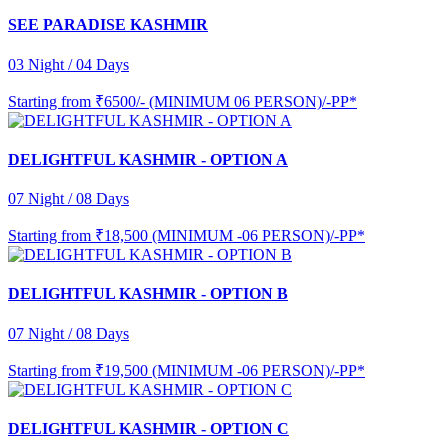
SEE PARADISE KASHMIR
03 Night / 04 Days
Starting from
₹6500/- (MINIMUM 06 PERSON)/-PP*
DELIGHTFUL KASHMIR - OPTION A
07 Night / 08 Days
Starting from
₹18,500 (MINIMUM -06 PERSON)/-PP*
DELIGHTFUL KASHMIR - OPTION B
07 Night / 08 Days
Starting from
₹19,500 (MINIMUM -06 PERSON)/-PP*
DELIGHTFUL KASHMIR - OPTION C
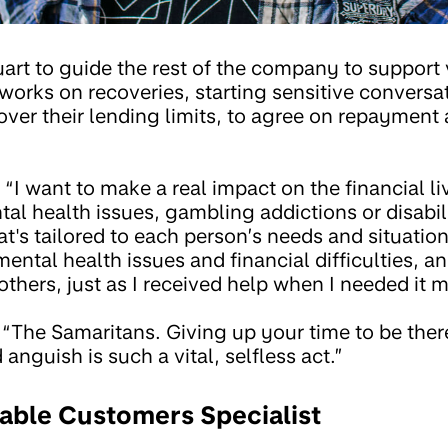
uart to guide the rest of the company to support
works on recoveries, starting sensitive conversa
ver their lending limits, to agree on repayment
“I want to make a real impact on the financial li
al health issues, gambling addictions or disabil
t's tailored to each person’s needs and situation.
ental health issues and financial difficulties, a
 others, just as I received help when I needed it m
“The Samaritans. Giving up your time to be there
anguish is such a vital, selfless act.”
rable Customers Specialist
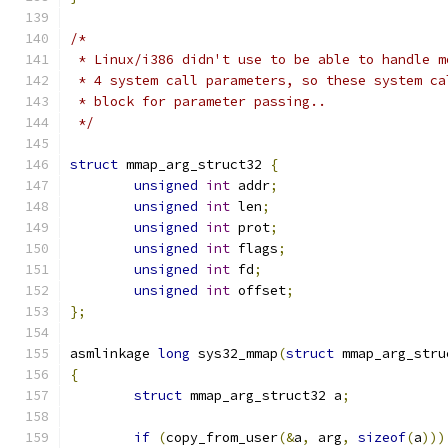
/*
 * Linux/i386 didn't use to be able to handle m
 * 4 system call parameters, so these system ca
 * block for parameter passing..
 */
struct
 mmap_arg_struct32 
{
unsigned
int
 addr
;
unsigned
int
 len
;
unsigned
int
 prot
;
unsigned
int
 flags
;
unsigned
int
 fd
;
unsigned
int
 offset
;
};
asmlinkage 
long
 sys32_mmap
(
struct
 mmap_arg_stru
{
struct
 mmap_arg_struct32 a
;
if
(
copy_from_user
(&
a
,
 arg
,
sizeof
(
a
)))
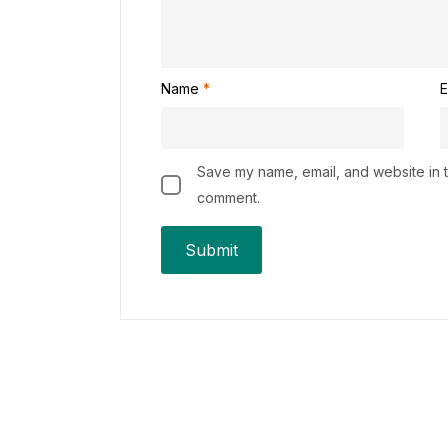
Name
*
E
Save my name, email, and website in th
comment.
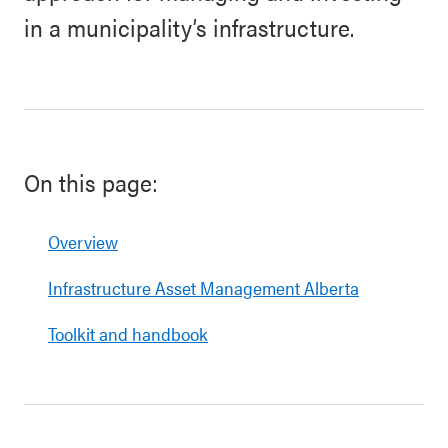
in a municipality’s infrastructure.
On this page:
Overview
Infrastructure Asset Management Alberta
Toolkit and handbook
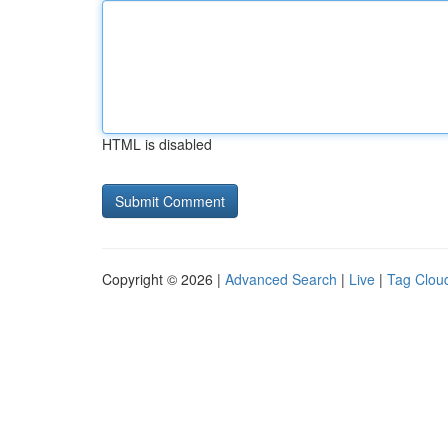
HTML is disabled
Copyright © 2026 |
Advanced Search
|
Live
|
Tag Clou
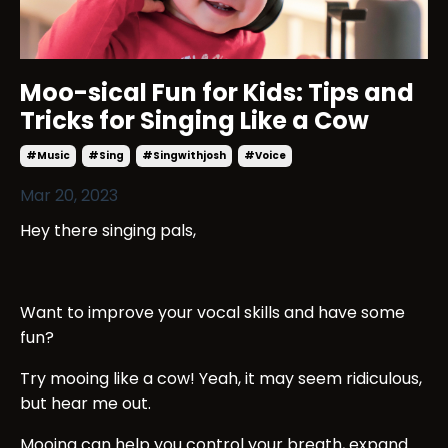
Moo-sical Fun for Kids: Tips and
Tricks for Singing Like a Cow
#music
#sing
#singwithjosh
#voice
Mar 20, 2023
Hey there singing pals,
Want to improve your vocal skills and have some
fun?
Try mooing like a cow! Yeah, it may seem ridiculous,
but hear me out.
Mooing can help you control your breath, expand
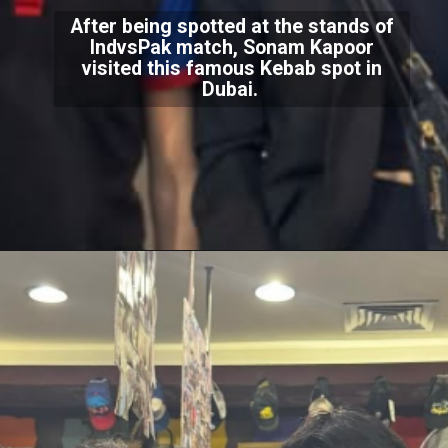
After being spotted at the stands of
IndvsPak match, Sonam Kapoor
visited this famous Kebab spot in
Dubai.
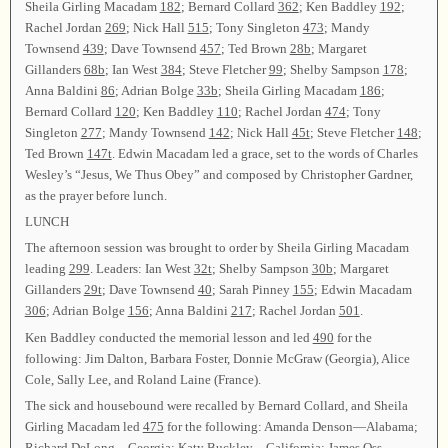
Sheila Girling Macadam
182
; Bernard Collard
362
; Ken Baddley
192
;
Rachel Jordan
269
; Nick Hall
515
; Tony Singleton
473
; Mandy
Townsend
439
; Dave Townsend
457
; Ted Brown
28b
; Margaret
Gillanders
68b
; Ian West
384
; Steve Fletcher
99
; Shelby Sampson
178
;
Anna Baldini
86
; Adrian Bolge
33b
; Sheila Girling Macadam
186
;
Bernard Collard
120
; Ken Baddley
110
; Rachel Jordan
474
; Tony
Singleton
277
; Mandy Townsend
142
; Nick Hall
45t
; Steve Fletcher
148
;
Ted Brown
147t
. Edwin Macadam led a grace, set to the words of Charles
Wesley’s “Jesus, We Thus Obey” and composed by Christopher Gardner,
as the prayer before lunch.
LUNCH
The afternoon session was brought to order by Sheila Girling Macadam
leading
299
. Leaders: Ian West
32t
; Shelby Sampson
30b
; Margaret
Gillanders
29t
; Dave Townsend
40
; Sarah Pinney
155
; Edwin Macadam
306
; Adrian Bolge
156
; Anna Baldini
217
; Rachel Jordan
501
.
Ken Baddley conducted the memorial lesson and led
490
for the
following: Jim Dalton, Barbara Foster, Donnie McGraw (Georgia), Alice
Cole, Sally Lee, and Roland Laine (France).
The sick and housebound were recalled by Bernard Collard, and Sheila
Girling Macadam led
475
for the following: Amanda Denson—Alabama;
Richard DeLong—Georgia; Katy Buckley—California; James Oss—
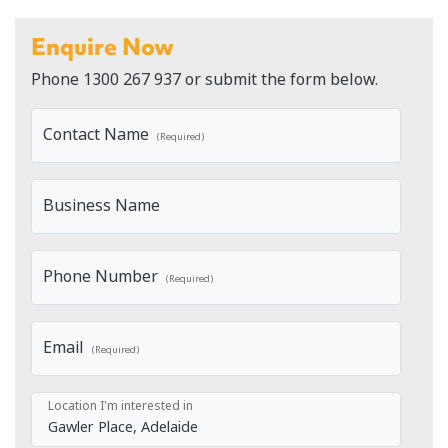
Enquire Now
Phone
1300 267 937
or submit the form below.
Contact Name
(Required)
Business Name
Phone Number
(Required)
Email
(Required)
Location I'm interested in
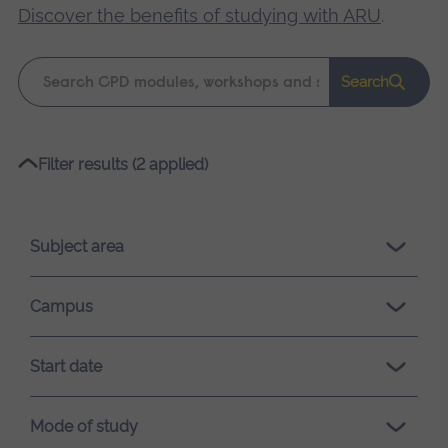
Discover the benefits of studying with ARU
.
Keyword
Search
search
Please
Filter results (2 applied)
wait,
search
results
Subject area
loading.
Campus
Start date
Mode of study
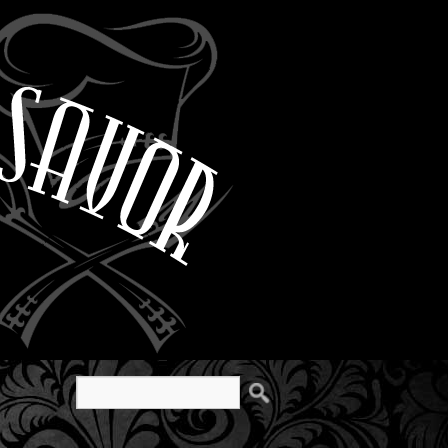
Search
for:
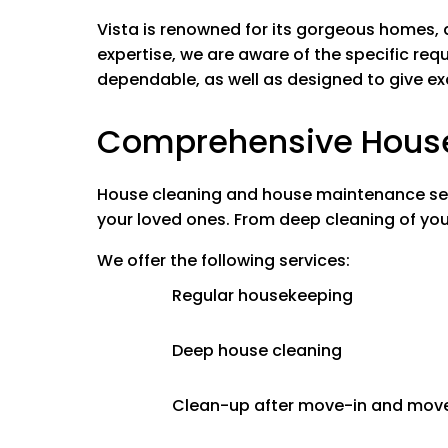
Bedrooms and All Liv
Vista is renowned for its gorgeous homes,
Washing ceili
expertise, we are aware of the specific requ
Washing bas
dependable, as well as designed to give e
Wiping down f
Cleaning lig
Comprehensive House 
Bed making
Wiping window
Vacuuming al
House cleaning and house maintenance servi
your loved ones.
From deep cleaning of you
Kitchen
We offer the following services:
Cleaning insi
Cleaning cabi
Regular housekeeping
Stovetop
Appliances I
Deep house cleaning
Microwave In
Clean-up after move-in and mov
Bathrooms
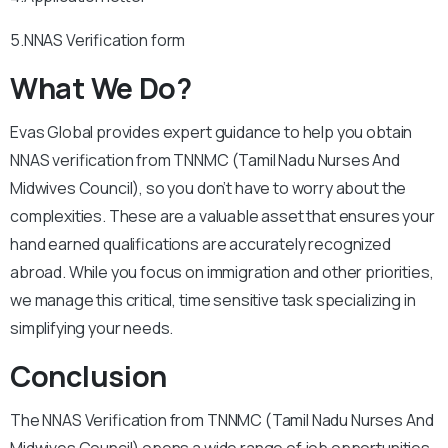
5.NNAS Verification form
What We Do?
Evas Global provides expert guidance to help you obtain
NNAS verification from TNNMC (Tamil Nadu Nurses And
Midwives Council), so you don’t have to worry about the
complexities. These are a valuable asset that ensures your
hand earned qualifications are accurately recognized
abroad. While you focus on immigration and other priorities,
we manage this critical, time sensitive task specializing in
simplifying your needs.
Conclusion
The NNAS Verification from TNNMC (Tamil Nadu Nurses And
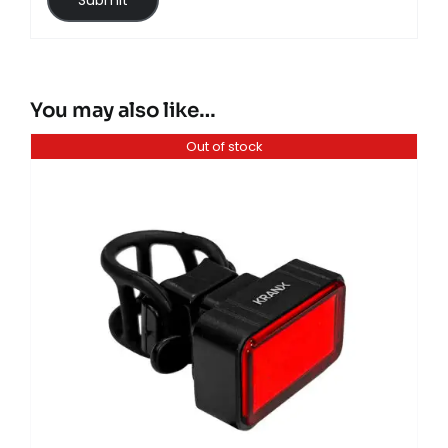
You may also like…
Out of stock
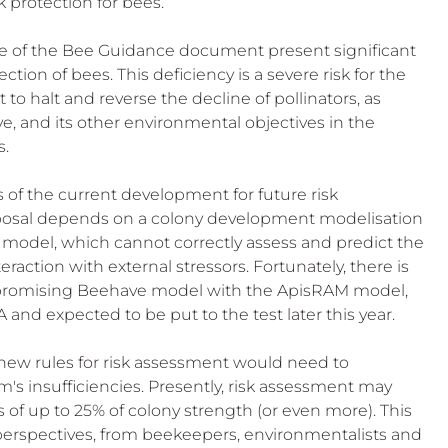
protection for bees. 
re of the Bee Guidance document present significant 
ction of bees. This deficiency is a severe risk for the 
halt and reverse the decline of pollinators, as 
ive, and its other environmental objectives in the 
s.
 of the current development for future risk 
oposal depends on a colony development modelisation 
e model, which cannot correctly assess and predict the 
raction with external stressors. Fortunately, there is 
 unpromising Beehave model with the ApisRAM model, 
nd expected to be put to the test later this year. 
new rules for risk assessment would need to 
's insufficiencies. Presently, risk assessment may 
 of up to 25% of colony strength (or even more). This 
perspectives, from beekeepers, environmentalists and 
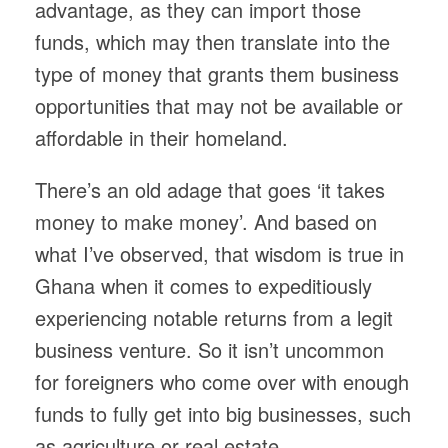
advantage, as they can import those
funds, which may then translate into the
type of money that grants them business
opportunities that may not be available or
affordable in their homeland.
There’s an old adage that goes ‘it takes
money to make money’. And based on
what I’ve observed, that wisdom is true in
Ghana when it comes to expeditiously
experiencing notable returns from a legit
business venture. So it isn’t uncommon
for foreigners who come over with enough
funds to fully get into big businesses, such
as agriculture or real estate.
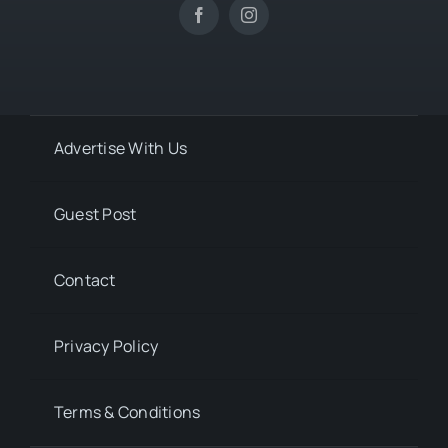
Advertise With Us
Guest Post
Contact
Privacy Policy
Terms & Conditions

■ **TO DO**
Return the text from the start of the data through the line containing "DELIGHTFUL KASHMIR - OPTION C", copying every line unchanged and including that final line. Leave out the picture markers.

■ **COMPLETED TASK**
SEE PARADISE KASHMIR
03 Night / 04 Days
Starting from
₹6500/- (MINIMUM 06 PERSON)/-PP*
DELIGHTFUL KASHMIR - OPTION A
07 Night / 08 Days
Starting from
₹18,500 (MINIMUM -06 PERSON)/-PP*
DELIGHTFUL KASHMIR - OPTION B
07 Night / 08 Days
Starting from
₹19,500 (MINIMUM -06 PERSON)/-PP*
DELIGHTFUL KASHMIR - OPTION C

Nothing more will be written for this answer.